Francisco Lorenzo Defeats Humberto Soto On Disqualification

By Boxing News - 06/30/2008 - Comments

lorenzo6357.jpgBy Michael Lieberman: Super featherweight Humberto Soto (44-7-2, 28 KOs) got a particularly raw deal on Saturday night when he was disqualified in the 4th round by referee Joe Cortez after landing a glancing left hand blow to the top of his opponent Francisco Lorenzo’s (33-4, 14 KOs) head, whom had just gone down without being hit. Cortez stopped the action and after what seemed like forever, he announced that Lorenzo had won the fight due to the blow being landed at the back of his head, despite the replays showing that the blow barely grazed the back of Lorenzo’s head, and couldn’t have possibly have put him in the bloody and bleeding condition that he had found himself at that point in the fight.

Lorenzo, 36, had been knocked down earlier in the round, getting chopped down with some big left uppercuts which left Lorenzo’s nose lying askew, blood dripping everywhere like a badly leaky faucet. He got up, alright, but he hardly looked interested in fighting at that point, appearing to searching for an escape hatch to bail from the fight. He had that hunted look, and I knew he wasn’t going to be sticking around for more than a few seconds before going down.

Sure enough, Soto went after him with a series of big hooks to the head, although while he was in the process of mowing Lorenzo down, Cortez suddenly inserted himself in the process by jumping in between the two fighters, acting as if he was in the process of stopping the fight; at least that’s what it seemed at the time. Instead of stopping it, he backed out fast, like he had changed his mind. Soto then came charging forward at Lorenzo, who perhaps thought it would be a good idea to go down and thus avoid what likely would have been him getting steamrollered.

Soto wasn’t stopping, and I can’t say I blame him, because he was in full motion at the time and looking to finish the fight. He attempted a right, missing badly, then landed a glancing blow, the punch that Cortez eventually ruled as the reason behind the disqualification.
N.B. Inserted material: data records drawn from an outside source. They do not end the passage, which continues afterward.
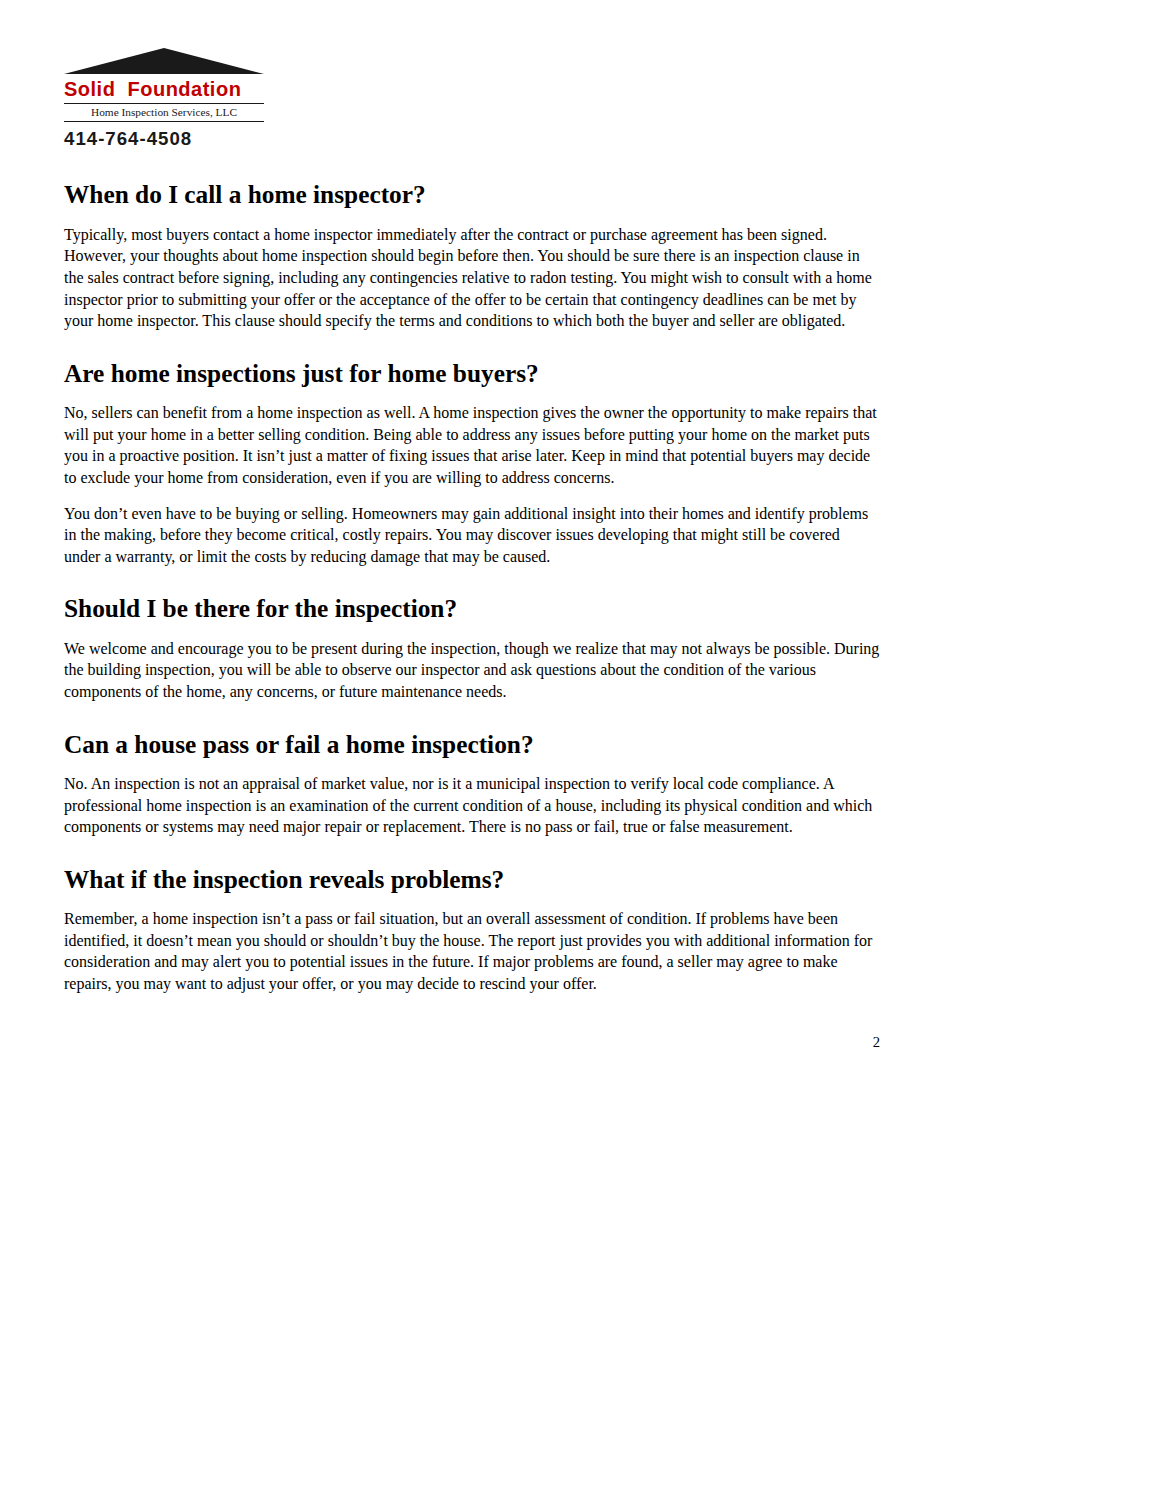Solid Foundation
Home Inspection Services, LLC
414-764-4508
When do I call a home inspector?
Typically, most buyers contact a home inspector immediately after the contract or purchase agreement has been signed. However, your thoughts about home inspection should begin before then. You should be sure there is an inspection clause in the sales contract before signing, including any contingencies relative to radon testing. You might wish to consult with a home inspector prior to submitting your offer or the acceptance of the offer to be certain that contingency deadlines can be met by your home inspector. This clause should specify the terms and conditions to which both the buyer and seller are obligated.
Are home inspections just for home buyers?
No, sellers can benefit from a home inspection as well. A home inspection gives the owner the opportunity to make repairs that will put your home in a better selling condition. Being able to address any issues before putting your home on the market puts you in a proactive position. It isn’t just a matter of fixing issues that arise later. Keep in mind that potential buyers may decide to exclude your home from consideration, even if you are willing to address concerns.
You don’t even have to be buying or selling. Homeowners may gain additional insight into their homes and identify problems in the making, before they become critical, costly repairs. You may discover issues developing that might still be covered under a warranty, or limit the costs by reducing damage that may be caused.
Should I be there for the inspection?
We welcome and encourage you to be present during the inspection, though we realize that may not always be possible. During the building inspection, you will be able to observe our inspector and ask questions about the condition of the various components of the home, any concerns, or future maintenance needs.
Can a house pass or fail a home inspection?
No. An inspection is not an appraisal of market value, nor is it a municipal inspection to verify local code compliance. A professional home inspection is an examination of the current condition of a house, including its physical condition and which components or systems may need major repair or replacement. There is no pass or fail, true or false measurement.
What if the inspection reveals problems?
Remember, a home inspection isn’t a pass or fail situation, but an overall assessment of condition. If problems have been identified, it doesn’t mean you should or shouldn’t buy the house. The report just provides you with additional information for consideration and may alert you to potential issues in the future. If major problems are found, a seller may agree to make repairs, you may want to adjust your offer, or you may decide to rescind your offer.
2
Never mind that Soto had been beating the day lights out of Lorenzo for the entire fight, and had turned it up a couple of notches in the 4th, and was beating him black and blue.

He looked like a wreck by the time that Soto knocked him down, and I don’t exactly blame Lorenzo for going down on his own on the second knockdown. But, Man, I was almost positive that Cortez would get this one right, not screw it up somehow. It seemed so cut and dried, you know?. Soto was pounding Lorenzo without stop, and the logical course of things was that Soto would naturally be given the knockout victory.

The World Boxing Council didn’t particularly care for the decision, I guess, for they decided later not to give Lorenzo the WBC title (the fight was for the World Boxing Council super featherweight interim title) because of the rotten ending, and will be leaving the title vacant for the time being.

Soto was plenty angry afterwards, saying “I don’t know if he [Lorenzo] wants a rematch with me, because I’m going to knock his head off.”

As for the earlier rounds of the fight, they weren’t all that competitive. Lorenzo mainly was limited to pot shots, bit looping right hands that sometimes connected, but mostly missed by a long shot. He was selective with his punches, stalking, but not throwing enough to stay up with the high offensive output of Soto. As far as I can tell, Soto was beating him pretty badly, pounding Lorenzo’s midsection at a steady pace in all of the first three rounds. You could tell that Lorenzo wasn’t going to last long even then, and I was guessing in the back of my mind that he might last one, maybe two more rounds at the most. I was right, but I didn’t figure on the discombobulated ending. Who could have though of something like that?